WORK TO COMPLETE:
Each line below that includes "были" counts once; report the total and nothing more.

PROVIDED ENTRIES:
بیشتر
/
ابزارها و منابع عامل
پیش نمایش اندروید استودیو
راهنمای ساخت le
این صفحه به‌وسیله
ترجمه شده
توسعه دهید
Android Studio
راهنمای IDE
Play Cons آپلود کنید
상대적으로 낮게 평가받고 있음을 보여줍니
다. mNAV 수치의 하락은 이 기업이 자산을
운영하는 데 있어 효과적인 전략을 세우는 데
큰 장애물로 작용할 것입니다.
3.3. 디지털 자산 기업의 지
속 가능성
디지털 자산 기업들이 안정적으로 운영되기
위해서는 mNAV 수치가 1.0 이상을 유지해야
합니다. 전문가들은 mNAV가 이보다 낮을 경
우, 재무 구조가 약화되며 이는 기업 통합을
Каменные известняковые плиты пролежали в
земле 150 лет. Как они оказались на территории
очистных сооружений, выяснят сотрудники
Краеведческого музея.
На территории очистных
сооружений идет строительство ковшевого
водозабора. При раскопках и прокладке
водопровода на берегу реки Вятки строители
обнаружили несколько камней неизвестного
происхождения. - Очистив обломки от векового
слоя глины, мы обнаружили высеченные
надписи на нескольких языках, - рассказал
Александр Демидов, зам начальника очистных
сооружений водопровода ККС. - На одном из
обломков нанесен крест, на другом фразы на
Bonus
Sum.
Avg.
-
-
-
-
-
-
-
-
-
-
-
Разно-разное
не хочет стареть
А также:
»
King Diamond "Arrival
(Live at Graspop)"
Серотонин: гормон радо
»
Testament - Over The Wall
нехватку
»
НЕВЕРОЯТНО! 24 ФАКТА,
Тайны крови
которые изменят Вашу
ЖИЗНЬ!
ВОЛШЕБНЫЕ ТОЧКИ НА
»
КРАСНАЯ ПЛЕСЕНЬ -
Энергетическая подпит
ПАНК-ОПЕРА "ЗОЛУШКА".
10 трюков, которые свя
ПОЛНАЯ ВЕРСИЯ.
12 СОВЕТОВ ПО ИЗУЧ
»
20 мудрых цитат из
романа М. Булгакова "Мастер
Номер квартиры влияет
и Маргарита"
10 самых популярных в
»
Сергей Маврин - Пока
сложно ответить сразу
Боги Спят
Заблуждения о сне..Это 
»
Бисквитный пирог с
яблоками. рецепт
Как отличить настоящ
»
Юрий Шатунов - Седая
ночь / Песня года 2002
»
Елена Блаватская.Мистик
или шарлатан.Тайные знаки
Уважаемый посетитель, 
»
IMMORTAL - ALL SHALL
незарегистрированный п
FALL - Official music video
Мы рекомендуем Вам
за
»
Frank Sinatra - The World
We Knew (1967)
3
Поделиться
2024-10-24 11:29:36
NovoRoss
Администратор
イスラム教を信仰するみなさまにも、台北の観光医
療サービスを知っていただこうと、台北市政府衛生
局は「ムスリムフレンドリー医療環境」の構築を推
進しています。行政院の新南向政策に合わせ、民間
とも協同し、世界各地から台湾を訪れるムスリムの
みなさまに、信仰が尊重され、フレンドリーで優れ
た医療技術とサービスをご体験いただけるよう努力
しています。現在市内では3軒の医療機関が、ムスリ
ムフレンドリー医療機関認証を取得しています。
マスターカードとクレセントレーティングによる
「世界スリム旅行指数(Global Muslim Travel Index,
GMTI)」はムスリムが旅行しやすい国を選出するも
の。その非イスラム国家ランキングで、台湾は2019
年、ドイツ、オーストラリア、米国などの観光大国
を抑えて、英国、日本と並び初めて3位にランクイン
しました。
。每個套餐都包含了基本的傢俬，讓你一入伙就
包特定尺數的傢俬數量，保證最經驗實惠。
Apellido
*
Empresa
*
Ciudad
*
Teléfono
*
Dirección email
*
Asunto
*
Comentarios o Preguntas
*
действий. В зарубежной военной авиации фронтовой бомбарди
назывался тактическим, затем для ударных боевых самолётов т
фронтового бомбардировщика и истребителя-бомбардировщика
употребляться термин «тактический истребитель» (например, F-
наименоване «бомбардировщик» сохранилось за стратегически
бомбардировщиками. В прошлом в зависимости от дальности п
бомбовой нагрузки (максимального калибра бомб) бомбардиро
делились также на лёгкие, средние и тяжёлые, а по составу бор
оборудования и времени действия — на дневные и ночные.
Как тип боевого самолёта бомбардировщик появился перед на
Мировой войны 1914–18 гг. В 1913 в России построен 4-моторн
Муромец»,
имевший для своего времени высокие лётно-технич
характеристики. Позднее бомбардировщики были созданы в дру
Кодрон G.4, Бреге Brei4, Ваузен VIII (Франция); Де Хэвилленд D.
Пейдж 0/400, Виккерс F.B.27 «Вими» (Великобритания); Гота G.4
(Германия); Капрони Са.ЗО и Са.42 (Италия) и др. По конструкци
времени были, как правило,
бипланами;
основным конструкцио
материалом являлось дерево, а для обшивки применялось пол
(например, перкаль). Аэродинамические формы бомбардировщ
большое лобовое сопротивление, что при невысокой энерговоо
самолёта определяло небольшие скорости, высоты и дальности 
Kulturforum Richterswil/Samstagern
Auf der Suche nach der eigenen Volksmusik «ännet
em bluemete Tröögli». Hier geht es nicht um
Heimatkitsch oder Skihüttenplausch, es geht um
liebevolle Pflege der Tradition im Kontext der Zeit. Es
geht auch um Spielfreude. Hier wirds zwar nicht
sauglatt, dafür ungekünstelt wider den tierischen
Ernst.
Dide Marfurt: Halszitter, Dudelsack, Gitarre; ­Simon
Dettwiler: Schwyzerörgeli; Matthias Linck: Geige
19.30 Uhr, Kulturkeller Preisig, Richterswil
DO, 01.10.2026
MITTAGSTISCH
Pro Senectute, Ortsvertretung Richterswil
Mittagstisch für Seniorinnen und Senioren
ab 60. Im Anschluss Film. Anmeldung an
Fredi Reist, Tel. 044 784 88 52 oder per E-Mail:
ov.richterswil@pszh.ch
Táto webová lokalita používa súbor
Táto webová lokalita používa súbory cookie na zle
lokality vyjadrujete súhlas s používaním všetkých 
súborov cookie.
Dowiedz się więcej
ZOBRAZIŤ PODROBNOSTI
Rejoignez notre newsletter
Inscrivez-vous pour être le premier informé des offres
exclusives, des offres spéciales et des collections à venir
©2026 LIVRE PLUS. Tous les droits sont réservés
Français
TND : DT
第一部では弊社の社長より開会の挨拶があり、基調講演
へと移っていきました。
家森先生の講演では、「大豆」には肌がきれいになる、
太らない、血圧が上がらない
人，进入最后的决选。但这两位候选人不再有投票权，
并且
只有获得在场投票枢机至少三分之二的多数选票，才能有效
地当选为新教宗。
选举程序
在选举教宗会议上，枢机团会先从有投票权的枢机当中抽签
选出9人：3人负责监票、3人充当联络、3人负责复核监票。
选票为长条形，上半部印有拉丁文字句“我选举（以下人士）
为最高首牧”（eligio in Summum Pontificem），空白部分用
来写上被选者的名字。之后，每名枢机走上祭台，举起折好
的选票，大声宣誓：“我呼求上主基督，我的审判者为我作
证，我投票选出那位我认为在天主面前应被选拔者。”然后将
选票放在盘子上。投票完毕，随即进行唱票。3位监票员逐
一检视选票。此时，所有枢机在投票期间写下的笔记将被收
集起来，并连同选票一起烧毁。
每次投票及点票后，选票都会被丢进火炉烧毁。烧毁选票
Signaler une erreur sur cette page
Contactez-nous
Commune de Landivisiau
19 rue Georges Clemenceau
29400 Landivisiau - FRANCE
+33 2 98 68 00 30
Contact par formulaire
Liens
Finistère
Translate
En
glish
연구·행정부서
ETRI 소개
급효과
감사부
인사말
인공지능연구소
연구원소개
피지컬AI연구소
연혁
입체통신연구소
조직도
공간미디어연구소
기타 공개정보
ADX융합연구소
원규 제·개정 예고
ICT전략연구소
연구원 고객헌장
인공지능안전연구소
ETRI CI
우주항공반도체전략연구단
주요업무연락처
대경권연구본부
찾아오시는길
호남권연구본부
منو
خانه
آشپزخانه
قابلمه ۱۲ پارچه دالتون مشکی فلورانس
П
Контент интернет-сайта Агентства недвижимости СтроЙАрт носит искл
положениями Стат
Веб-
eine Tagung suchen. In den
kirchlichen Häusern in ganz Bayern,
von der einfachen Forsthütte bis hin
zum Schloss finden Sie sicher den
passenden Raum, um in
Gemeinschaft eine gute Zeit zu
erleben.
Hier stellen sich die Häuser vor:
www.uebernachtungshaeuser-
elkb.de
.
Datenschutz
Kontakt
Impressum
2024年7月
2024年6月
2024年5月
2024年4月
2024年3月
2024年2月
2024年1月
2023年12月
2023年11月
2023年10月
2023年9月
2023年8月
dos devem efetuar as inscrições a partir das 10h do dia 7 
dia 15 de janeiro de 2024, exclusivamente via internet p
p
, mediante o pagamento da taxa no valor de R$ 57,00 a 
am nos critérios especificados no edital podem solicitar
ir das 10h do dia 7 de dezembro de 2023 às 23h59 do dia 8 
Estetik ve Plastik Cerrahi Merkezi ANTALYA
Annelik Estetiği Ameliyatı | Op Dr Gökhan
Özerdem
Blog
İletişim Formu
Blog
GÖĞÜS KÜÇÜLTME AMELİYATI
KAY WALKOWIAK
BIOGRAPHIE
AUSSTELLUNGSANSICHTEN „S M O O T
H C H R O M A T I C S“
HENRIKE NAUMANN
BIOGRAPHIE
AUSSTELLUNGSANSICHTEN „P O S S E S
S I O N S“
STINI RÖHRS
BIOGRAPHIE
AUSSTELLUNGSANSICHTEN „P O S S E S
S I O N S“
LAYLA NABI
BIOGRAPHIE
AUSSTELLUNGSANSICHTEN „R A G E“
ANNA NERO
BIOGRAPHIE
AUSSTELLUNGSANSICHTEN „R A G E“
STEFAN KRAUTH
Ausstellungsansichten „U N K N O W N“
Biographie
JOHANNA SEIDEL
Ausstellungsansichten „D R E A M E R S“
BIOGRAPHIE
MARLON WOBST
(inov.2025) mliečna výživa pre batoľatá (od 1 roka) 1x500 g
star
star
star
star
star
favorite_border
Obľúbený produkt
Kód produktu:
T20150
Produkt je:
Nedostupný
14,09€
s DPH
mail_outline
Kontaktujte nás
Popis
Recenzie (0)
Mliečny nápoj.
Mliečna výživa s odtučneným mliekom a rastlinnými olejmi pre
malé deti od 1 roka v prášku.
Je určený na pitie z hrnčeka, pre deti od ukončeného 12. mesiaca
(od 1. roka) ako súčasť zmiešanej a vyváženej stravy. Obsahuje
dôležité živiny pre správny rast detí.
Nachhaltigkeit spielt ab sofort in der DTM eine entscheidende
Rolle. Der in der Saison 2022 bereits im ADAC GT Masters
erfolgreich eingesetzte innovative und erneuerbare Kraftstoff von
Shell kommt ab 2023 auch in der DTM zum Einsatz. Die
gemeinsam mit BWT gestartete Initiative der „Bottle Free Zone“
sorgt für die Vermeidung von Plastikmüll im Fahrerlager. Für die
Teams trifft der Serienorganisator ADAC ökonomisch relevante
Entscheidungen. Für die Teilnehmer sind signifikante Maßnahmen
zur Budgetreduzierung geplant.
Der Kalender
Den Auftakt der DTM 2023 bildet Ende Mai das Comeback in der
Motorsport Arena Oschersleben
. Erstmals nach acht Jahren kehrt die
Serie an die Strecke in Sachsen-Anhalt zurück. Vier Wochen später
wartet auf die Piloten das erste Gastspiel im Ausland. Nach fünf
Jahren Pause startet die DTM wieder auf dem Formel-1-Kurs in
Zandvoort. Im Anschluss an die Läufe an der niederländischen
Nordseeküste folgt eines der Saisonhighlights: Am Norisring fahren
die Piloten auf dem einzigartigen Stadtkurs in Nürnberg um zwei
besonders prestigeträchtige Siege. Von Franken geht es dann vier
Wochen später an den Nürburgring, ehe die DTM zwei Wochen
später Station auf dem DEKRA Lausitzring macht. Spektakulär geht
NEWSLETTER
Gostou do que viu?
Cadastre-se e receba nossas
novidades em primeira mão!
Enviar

TASK ANSWER:
2